YOUR OBJECTIVE: Filter the entries for lines with the word "dead".

--------------------

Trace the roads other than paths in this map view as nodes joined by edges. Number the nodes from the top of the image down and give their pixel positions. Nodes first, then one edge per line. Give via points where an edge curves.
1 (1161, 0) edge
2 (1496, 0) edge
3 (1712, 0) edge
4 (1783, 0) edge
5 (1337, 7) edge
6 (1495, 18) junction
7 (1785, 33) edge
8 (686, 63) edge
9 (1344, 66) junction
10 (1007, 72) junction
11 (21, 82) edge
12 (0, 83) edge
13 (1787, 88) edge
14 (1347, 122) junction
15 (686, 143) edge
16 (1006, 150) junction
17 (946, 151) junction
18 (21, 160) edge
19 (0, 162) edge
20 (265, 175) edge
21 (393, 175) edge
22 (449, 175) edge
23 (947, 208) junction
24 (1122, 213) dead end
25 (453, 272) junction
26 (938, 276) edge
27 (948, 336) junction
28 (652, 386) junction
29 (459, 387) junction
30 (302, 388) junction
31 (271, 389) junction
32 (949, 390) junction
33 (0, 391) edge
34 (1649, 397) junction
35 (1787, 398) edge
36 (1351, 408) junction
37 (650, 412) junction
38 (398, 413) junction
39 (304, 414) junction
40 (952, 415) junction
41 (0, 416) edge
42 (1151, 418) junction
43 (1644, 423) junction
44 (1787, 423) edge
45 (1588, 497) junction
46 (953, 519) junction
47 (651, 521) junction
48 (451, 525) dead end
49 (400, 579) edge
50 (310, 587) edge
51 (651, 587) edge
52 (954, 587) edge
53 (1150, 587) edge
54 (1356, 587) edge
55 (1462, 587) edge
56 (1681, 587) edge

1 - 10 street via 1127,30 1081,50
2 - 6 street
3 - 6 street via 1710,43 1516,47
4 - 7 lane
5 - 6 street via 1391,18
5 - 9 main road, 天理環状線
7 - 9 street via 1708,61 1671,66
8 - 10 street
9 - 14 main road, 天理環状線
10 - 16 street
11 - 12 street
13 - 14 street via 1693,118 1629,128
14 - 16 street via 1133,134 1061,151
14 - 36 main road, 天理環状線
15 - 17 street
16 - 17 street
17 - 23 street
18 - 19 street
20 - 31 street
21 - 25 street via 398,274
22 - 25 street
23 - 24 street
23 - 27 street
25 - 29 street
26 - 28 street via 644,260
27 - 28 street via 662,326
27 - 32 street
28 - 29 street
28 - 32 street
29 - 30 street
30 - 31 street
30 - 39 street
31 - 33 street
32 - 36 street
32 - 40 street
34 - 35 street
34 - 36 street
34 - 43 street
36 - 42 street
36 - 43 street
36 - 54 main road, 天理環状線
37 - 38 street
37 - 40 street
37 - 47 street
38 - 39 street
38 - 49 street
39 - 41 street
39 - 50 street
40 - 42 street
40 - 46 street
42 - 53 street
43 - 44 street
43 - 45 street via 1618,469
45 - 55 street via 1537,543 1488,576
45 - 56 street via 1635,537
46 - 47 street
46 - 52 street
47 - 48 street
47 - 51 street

--------------------

ANSWER BELOW:
24 (1122, 213) dead end
48 (451, 525) dead end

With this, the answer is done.